## Exercise set
[a] In the album overview, at what position did All of You debut on the US Billboard 200?
[b] Please arrange the entries as a numbered list, starting with their first line and going on through the line with "genus: Drymocallis", leaving out blank lines and giving no other lines.

## Source extract

=-=-=-=-=

Studio album by Colbie Caillat
- Released: July 6, 2011
- Studios: Westlake Recording Studios (Los Angeles, California); Revolver Studios (Sherman Oaks, California); Patriot Studios (Denver, Colorado); Rocket Carousel Studios (Culver City, California); Henson Recording Studios (Hollywood, California); The Village Recorder (Los Angeles); Ken's Studio E (Los Angeles);
- Genres: Pop; pop rock; folk pop;
- Length: 43:25
- Label: Universal Republic
- Producers: Colbie Caillat; Greg Wells; Ken Caillat; Ryan Tedder; Toby Gad; Jason Reeves; Rick Nowels;

Colbie Caillat chronology
| Breakthrough (2009) | All of You (2011) | Christmas in the Sand (2012) |

Singles from All of You
- "I Do" Released: February 7, 2011; "Brighter Than the Sun" Released: May 23, 2011; "Favorite Song" Released: May 8, 2012;

= All of You (Colbie Caillat album) =

All of You is the third studio album by American singer-songwriter Colbie Caillat. The album was scheduled to be released on May 3, 2011, but was pushed back by two months to a July 6, 2011, release in the United States through Universal Republic Records. Primarily produced by Greg Wells, the set features a guest appearance from rapper and actor Common on "Favorite Song" and includes songwriting contributions from Ryan Tedder, Toby Gad, Jason Reeves and Rick Nowels.

The album received generally favorable reviews, with critics praising Caillat's mature songwriting and upbeat arrangements, though some found its polished production too safe and stylistically familiar. Commercially, All of You debuted at number six on the US Billboard 200 with 70,000 first-week sales, becoming Caillat's third consecutive top-ten album in the United States, and achieved additional chart success in countries including Switzerland, Canada, and Germany.

The album's lead-single "I Do" was released on February 7, 2011, and peaked at number 23 on the US Billboard Hot 100 chart and at number 11 on the Adult Pop Songs, later earning Gold certification in the United States. A second single, "Brighter Than the Sun," was released on May 17, 2011, and became a number-one hit on Billboards Adult Contemporary chart, eventually achieving Platinum certification. The album's third single, "Favorite Song," peaked at number 21 on the Adult Pop Airplay chart.

=-=-=-=-=

## Data for this exercise

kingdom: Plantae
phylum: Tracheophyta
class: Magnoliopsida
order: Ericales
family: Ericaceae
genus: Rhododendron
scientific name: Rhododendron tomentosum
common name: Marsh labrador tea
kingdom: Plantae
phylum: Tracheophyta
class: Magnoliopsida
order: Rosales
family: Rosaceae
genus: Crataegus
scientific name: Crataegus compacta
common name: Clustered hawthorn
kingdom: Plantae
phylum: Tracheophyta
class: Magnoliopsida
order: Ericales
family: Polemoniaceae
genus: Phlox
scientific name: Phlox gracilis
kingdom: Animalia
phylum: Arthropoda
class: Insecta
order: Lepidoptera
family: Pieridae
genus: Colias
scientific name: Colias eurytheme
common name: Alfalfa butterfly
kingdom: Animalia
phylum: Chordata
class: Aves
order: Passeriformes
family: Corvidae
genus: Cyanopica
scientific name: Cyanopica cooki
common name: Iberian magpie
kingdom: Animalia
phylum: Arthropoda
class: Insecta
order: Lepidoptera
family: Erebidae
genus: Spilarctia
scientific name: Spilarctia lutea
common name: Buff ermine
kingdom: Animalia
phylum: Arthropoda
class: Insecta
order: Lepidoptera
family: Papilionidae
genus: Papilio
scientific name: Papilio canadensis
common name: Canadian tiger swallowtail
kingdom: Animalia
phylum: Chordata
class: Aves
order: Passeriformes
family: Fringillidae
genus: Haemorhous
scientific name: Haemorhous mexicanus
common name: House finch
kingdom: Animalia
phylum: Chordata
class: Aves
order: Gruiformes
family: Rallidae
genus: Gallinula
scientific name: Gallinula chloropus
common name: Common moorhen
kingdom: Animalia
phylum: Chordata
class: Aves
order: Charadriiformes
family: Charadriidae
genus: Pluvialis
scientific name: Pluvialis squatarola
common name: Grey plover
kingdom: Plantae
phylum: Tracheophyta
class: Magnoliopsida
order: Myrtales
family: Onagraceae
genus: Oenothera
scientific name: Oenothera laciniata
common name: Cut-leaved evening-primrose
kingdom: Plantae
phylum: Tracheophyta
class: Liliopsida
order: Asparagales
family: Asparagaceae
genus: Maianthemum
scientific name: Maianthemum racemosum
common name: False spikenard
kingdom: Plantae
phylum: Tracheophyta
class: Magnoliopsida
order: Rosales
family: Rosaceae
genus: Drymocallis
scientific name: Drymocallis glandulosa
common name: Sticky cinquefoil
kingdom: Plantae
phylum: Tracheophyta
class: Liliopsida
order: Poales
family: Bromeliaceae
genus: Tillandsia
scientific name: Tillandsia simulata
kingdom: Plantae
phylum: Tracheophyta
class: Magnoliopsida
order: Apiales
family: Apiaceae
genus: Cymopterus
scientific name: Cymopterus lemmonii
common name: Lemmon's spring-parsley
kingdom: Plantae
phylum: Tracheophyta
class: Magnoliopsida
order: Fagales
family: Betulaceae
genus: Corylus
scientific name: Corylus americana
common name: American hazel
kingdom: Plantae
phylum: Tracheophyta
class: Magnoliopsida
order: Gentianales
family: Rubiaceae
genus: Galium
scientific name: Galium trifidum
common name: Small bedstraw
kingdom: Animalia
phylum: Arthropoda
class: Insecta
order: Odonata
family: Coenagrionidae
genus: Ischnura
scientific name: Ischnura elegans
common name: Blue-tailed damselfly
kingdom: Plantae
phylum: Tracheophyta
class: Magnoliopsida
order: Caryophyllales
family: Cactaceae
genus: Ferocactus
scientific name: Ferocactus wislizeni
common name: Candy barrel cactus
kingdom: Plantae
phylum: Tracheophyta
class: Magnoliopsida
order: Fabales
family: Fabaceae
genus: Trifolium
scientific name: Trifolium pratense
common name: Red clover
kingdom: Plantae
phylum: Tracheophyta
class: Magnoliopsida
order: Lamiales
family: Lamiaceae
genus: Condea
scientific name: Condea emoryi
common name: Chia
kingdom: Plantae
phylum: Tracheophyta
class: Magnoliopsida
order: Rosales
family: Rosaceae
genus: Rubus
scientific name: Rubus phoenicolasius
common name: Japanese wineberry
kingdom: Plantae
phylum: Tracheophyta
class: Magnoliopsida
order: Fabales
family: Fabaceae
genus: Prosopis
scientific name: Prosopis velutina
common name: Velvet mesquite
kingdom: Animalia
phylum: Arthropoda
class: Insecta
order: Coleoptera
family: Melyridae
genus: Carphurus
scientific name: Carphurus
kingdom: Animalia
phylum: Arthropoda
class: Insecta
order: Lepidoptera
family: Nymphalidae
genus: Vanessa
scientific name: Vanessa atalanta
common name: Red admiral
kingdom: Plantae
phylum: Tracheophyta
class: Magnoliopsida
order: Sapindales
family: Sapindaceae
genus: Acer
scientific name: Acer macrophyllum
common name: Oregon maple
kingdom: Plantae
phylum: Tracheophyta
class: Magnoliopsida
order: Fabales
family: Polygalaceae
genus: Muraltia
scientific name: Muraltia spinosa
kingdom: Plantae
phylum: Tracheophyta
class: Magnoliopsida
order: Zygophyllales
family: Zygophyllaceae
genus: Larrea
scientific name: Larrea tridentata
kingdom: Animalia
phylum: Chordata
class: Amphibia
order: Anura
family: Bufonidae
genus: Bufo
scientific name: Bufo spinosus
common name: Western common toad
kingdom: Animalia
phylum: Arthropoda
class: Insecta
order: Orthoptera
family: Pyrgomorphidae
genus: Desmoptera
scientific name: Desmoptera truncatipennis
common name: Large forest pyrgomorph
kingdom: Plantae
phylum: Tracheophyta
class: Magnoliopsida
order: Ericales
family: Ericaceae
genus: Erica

=-=-=-=-=

## Expected answers
[a] Number six

[b]
1. kingdom: Plantae
2. phylum: Tracheophyta
3. class: Magnoliopsida
4. order: Ericales
5. family: Ericaceae
6. genus: Rhododendron
7. scientific name: Rhododendron tomentosum
8. common name: Marsh labrador tea
9. kingdom: Plantae
10. phylum: Tracheophyta
11. class: Magnoliopsida
12. order: Rosales
13. family: Rosaceae
14. genus: Crataegus
15. scientific name: Crataegus compacta
16. common name: Clustered hawthorn
17. kingdom: Plantae
18. phylum: Tracheophyta
19. class: Magnoliopsida
20. order: Ericales
21. family: Polemoniaceae
22. genus: Phlox
23. scientific name: Phlox gracilis
24. kingdom: Animalia
25. phylum: Arthropoda
26. class: Insecta
27. order: Lepidoptera
28. family: Pieridae
29. genus: Colias
30. scientific name: Colias eurytheme
31. common name: Alfalfa butterfly
32. kingdom: Animalia
33. phylum: Chordata
34. class: Aves
35. order: Passeriformes
36. family: Corvidae
37. genus: Cyanopica
38. scientific name: Cyanopica cooki
39. common name: Iberian magpie
40. kingdom: Animalia
41. phylum: Arthropoda
42. class: Insecta
43. order: Lepidoptera
44. family: Erebidae
45. genus: Spilarctia
46. scientific name: Spilarctia lutea
47. common name: Buff ermine
48. kingdom: Animalia
49. phylum: Arthropoda
50. class: Insecta
51. order: Lepidoptera
52. family: Papilionidae
53. genus: Papilio
54. scientific name: Papilio canadensis
55. common name: Canadian tiger swallowtail
56. kingdom: Animalia
57. phylum: Chordata
58. class: Aves
59. order: Passeriformes
60. family: Fringillidae
61. genus: Haemorhous
62. scientific name: Haemorhous mexicanus
63. common name: House finch
64. kingdom: Animalia
65. phylum: Chordata
66. class: Aves
67. order: Gruiformes
68. family: Rallidae
69. genus: Gallinula
70. scientific name: Gallinula chloropus
71. common name: Common moorhen
72. kingdom: Animalia
73. phylum: Chordata
74. class: Aves
75. order: Charadriiformes
76. family: Charadriidae
77. genus: Pluvialis
78. scientific name: Pluvialis squatarola
79. common name: Grey plover
80. kingdom: Plantae
81. phylum: Tracheophyta
82. class: Magnoliopsida
83. order: Myrtales
84. family: Onagraceae
85. genus: Oenothera
86. scientific name: Oenothera laciniata
87. common name: Cut-leaved evening-primrose
88. kingdom: Plantae
89. phylum: Tracheophyta
90. class: Liliopsida
91. order: Asparagales
92. family: Asparagaceae
93. genus: Maianthemum
94. scientific name: Maianthemum racemosum
95. common name: False spikenard
96. kingdom: Plantae
97. phylum: Tracheophyta
98. class: Magnoliopsida
99. order: Rosales
100. family: Rosaceae
101. genus: Drymocallis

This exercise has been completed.